Correct me if I’m wrong (I’m not in Academia, but I’m sure many on this list are) but I believe Watson was also largely responsible for maintaining what was for a while called the ‘central dogma (sic: I thought scientists didn’t HAVE dogmas, silly me) of molecular biology, viz: that the coding part of the DNA material codes directly for a protein, and that’s the whole story of how genes work.
When I first started self-educating myself about genetics, about 30 years ago, I was quite confused by this: how could simply creating a protein be responsible for all the structures in cells, and so on.
I also read a reputable intro to genetics that informed me that most of the DNA in a cell was ‘junk’ and had ZERO function.
Now we know that that the ‘junk’ has probably hundreds of functions and that the coding of a protein is just a fairly small part of how genes do their job.
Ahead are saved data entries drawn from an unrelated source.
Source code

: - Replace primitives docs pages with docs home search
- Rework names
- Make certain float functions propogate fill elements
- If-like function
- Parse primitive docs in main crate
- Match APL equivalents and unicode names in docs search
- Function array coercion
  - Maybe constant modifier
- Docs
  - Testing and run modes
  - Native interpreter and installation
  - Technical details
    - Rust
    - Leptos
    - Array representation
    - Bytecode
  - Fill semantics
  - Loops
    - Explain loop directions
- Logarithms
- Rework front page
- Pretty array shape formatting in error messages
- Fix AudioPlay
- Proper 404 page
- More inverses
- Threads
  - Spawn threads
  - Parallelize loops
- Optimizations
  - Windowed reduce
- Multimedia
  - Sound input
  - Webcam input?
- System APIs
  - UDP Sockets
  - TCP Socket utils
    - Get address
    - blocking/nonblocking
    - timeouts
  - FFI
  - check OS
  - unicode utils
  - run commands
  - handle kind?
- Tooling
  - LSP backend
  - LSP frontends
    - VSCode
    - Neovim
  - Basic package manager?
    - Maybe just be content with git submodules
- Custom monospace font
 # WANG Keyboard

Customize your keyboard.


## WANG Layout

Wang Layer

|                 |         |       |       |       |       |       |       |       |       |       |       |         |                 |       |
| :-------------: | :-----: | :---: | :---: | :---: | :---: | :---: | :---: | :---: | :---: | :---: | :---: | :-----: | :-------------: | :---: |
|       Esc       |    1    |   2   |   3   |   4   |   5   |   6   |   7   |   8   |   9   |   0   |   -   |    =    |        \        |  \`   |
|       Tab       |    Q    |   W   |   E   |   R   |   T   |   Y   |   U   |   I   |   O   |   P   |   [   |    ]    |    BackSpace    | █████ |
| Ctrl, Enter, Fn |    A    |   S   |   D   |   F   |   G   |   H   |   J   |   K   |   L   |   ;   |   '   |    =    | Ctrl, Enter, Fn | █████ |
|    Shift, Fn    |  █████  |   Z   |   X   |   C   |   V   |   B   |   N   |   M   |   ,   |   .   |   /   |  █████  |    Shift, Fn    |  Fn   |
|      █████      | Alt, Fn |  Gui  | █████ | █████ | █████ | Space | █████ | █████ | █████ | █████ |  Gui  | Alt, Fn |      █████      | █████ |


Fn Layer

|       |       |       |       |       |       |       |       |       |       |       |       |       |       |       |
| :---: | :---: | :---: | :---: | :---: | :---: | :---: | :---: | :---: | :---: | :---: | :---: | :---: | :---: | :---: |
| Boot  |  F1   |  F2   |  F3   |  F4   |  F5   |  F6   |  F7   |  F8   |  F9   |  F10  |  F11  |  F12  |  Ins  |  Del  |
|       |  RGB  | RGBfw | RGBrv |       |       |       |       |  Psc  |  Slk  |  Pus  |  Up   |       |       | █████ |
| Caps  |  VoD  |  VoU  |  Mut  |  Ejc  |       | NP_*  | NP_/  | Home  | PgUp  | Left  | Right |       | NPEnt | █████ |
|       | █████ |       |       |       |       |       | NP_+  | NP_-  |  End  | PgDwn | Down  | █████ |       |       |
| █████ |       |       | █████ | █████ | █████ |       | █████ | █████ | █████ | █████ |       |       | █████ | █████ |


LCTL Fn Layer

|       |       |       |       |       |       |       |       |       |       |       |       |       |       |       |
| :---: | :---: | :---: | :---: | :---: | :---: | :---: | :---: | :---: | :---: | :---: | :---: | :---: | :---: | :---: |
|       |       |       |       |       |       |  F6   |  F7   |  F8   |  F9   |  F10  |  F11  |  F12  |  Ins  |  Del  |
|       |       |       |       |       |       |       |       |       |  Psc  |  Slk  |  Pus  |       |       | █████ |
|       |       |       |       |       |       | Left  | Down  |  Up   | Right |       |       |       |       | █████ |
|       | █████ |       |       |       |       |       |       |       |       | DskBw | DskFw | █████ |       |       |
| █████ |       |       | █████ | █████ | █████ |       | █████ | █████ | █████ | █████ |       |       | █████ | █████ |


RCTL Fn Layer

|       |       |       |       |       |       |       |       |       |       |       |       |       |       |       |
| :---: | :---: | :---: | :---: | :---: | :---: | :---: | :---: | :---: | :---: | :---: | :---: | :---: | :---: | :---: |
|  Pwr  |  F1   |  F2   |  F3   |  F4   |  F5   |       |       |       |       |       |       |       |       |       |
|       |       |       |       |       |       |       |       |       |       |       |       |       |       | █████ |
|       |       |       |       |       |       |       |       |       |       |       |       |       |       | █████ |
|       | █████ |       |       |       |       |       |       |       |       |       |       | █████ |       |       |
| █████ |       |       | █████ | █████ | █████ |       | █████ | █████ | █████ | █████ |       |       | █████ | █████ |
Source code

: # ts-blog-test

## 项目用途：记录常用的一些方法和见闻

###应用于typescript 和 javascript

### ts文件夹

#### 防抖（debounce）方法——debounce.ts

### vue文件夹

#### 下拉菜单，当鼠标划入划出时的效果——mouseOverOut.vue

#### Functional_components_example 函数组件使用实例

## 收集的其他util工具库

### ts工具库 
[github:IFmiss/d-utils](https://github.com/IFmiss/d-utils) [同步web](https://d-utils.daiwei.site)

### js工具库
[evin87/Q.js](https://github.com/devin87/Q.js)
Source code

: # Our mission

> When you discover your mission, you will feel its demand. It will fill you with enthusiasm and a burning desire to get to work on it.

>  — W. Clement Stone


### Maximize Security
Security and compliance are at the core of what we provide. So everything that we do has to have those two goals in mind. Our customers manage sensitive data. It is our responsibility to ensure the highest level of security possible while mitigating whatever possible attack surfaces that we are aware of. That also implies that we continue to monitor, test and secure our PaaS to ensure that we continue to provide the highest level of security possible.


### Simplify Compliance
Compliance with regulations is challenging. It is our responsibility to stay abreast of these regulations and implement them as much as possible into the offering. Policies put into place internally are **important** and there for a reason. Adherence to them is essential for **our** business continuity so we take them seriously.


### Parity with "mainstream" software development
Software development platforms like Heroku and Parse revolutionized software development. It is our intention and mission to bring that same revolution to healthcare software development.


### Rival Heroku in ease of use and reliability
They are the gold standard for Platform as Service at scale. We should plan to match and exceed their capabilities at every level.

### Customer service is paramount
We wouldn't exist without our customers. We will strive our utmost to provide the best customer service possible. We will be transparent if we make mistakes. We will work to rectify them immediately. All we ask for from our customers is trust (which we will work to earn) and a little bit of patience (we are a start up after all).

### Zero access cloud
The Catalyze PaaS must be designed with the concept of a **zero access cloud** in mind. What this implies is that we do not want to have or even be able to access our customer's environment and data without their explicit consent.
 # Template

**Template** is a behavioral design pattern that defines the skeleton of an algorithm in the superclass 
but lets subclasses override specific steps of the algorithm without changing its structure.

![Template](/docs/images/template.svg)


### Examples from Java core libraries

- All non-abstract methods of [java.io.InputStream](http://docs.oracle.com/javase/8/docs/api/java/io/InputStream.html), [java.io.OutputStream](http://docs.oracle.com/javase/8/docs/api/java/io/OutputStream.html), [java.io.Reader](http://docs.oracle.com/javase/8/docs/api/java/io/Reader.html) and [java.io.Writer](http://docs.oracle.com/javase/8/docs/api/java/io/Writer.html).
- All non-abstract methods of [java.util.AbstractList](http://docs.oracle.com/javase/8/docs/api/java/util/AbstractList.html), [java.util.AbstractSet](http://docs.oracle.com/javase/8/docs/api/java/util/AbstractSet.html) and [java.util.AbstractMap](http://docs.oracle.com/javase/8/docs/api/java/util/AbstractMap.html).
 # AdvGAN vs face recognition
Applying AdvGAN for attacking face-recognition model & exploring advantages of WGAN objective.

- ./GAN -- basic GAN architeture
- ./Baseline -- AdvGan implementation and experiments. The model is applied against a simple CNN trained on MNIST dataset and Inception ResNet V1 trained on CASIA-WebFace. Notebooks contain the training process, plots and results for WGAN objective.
I believe Watson held back progress in genetics for a couple of decades by his ‘central dogma’.
Also, the guy is a CHEMIST: no matter how brilliant his work in the fifties was, it was CHEMISTRY, not genetics.
I’ve heard him on the radio and he sounds like a jerk. I wasn’t at all surprised that he made the comment about Africa.
I think EO Wilson called him the most unpleasant man he’d ever met.
I wonder, if he auctions off his Nobel, will he give the money back to the Nobel people too?
You can’t be serious. Watson and Crick’s “…discovery is probably no more important than many others…” Watson’s judgment and personality aside, the structure of DNA is surely the greatest discovery in all biological science save natural selection.
Gina Pera says
Very interesting, Merry! Thank you. This absolutely corroborates all I’ve heard about Watson.
Boyce Rensberger says
Watson and Shockley.
Sallie J Ortiz says
Hi Merry, I met Watson at the beginning of the race to sequence the human genome, right after he dissed Craig Venter’s shotgun sequencing method by saying “any monkey could do that.” Venter left the govt-funded effort then and started the private-side competition to sequence the genome first, maybe in part to spite old Watson.
I thought then that Watson was just a big old dork. I’d always thought that he had been along for the ride on the discovery of the DNA helix and his behavior nailed down my poor opinion of him. At this point, I think he is a scientist of no consequence and not worth discussing. Even his Nobel medal should sell at a big discount.
Gina Pera says
The larger issue, for me anyway, is our collective failure to see the red flags for his poor mental self-regulation early on in his career. Perhaps it was dismissed as the price of “brilliance.”
At least that’s how most of the left-wing psychologists and sociologists waxing rhapsodic and omnipresently online about the “gifts of ADHD” might interpret it. Too bad more real scientists don’t have the time to counter their deluge of self-promotional nonsense.